===== DATA UNDER STUDY

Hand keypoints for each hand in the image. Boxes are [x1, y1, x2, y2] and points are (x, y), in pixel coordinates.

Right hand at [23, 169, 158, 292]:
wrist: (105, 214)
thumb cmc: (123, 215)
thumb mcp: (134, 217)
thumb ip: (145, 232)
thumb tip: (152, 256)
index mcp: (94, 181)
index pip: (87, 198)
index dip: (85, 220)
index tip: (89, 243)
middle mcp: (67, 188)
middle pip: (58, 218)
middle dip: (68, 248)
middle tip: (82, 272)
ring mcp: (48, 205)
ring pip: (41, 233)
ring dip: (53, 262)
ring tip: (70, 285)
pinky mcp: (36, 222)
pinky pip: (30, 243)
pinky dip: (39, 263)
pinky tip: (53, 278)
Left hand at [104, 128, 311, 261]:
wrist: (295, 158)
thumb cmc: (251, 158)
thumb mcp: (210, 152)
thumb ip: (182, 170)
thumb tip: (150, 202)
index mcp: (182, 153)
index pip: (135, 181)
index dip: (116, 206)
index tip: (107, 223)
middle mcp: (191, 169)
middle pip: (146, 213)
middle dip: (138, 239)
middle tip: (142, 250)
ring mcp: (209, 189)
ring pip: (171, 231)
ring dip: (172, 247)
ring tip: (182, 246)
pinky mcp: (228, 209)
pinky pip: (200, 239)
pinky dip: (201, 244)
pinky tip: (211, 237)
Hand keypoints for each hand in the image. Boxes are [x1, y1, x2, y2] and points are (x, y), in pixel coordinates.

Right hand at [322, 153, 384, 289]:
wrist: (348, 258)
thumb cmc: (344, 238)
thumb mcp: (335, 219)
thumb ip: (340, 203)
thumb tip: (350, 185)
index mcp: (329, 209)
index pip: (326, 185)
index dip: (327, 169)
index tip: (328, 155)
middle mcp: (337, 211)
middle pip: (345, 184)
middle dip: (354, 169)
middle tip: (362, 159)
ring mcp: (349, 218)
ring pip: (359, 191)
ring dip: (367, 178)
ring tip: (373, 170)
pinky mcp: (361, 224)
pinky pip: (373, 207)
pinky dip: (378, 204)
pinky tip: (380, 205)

==========

From the preceding material, extract every line exactly.

Hand keypoints for each hand in the image. Boxes are [x1, y1, x2, y2] and points are (x, y), in pixel coordinates.

Right hand at [23, 169, 158, 292]:
wrist: (105, 214)
thumb cmc: (123, 215)
thumb mcp: (134, 217)
thumb ip: (145, 232)
thumb tip: (152, 256)
index mcp: (94, 181)
index pip: (87, 198)
index dip: (85, 220)
index tip: (89, 243)
middle mcp: (67, 188)
middle pip: (58, 218)
middle dip: (68, 248)
middle tip: (82, 272)
ring mcp: (48, 205)
ring pip: (41, 233)
ring dip: (53, 262)
ring tip: (70, 285)
pinky mcp: (36, 222)
pinky pip: (30, 243)
pinky dip: (39, 263)
pinky tip: (53, 278)
Left hand at [104, 128, 311, 261]:
wrist: (295, 158)
thumb cmc: (251, 158)
thumb mcp: (210, 152)
thumb ip: (182, 170)
thumb tip: (150, 202)
index mcp: (182, 153)
index pip: (135, 181)
index dip: (116, 206)
index tip: (107, 223)
middle mcp: (191, 169)
middle pip: (146, 213)
middle dip: (138, 239)
middle tip: (142, 250)
ring mcp: (209, 189)
ring pip: (171, 231)
ring dip: (172, 247)
ring tip: (182, 246)
pinky mcp: (228, 209)
pinky pip: (200, 239)
pinky dip: (201, 244)
pinky tip: (211, 237)
Hand keypoints for each hand in the image. Boxes are [x1, y1, x2, y2] and points are (x, y), in pixel coordinates.

Right hand at [322, 153, 384, 289]:
wrist: (348, 258)
thumb cmc: (344, 238)
thumb mcp: (335, 219)
thumb ip: (340, 203)
thumb tip: (350, 185)
index mcp: (329, 209)
index pip: (326, 185)
index dip: (327, 169)
index tip: (328, 155)
middle mcp: (337, 211)
middle pip: (345, 184)
middle dip: (354, 169)
middle tip: (362, 159)
ring mcp: (349, 218)
ring pip: (359, 191)
ring dip: (367, 178)
ring tip: (373, 170)
pinky mcp: (361, 224)
pinky pip: (373, 207)
pinky dip: (378, 204)
pinky tip: (380, 205)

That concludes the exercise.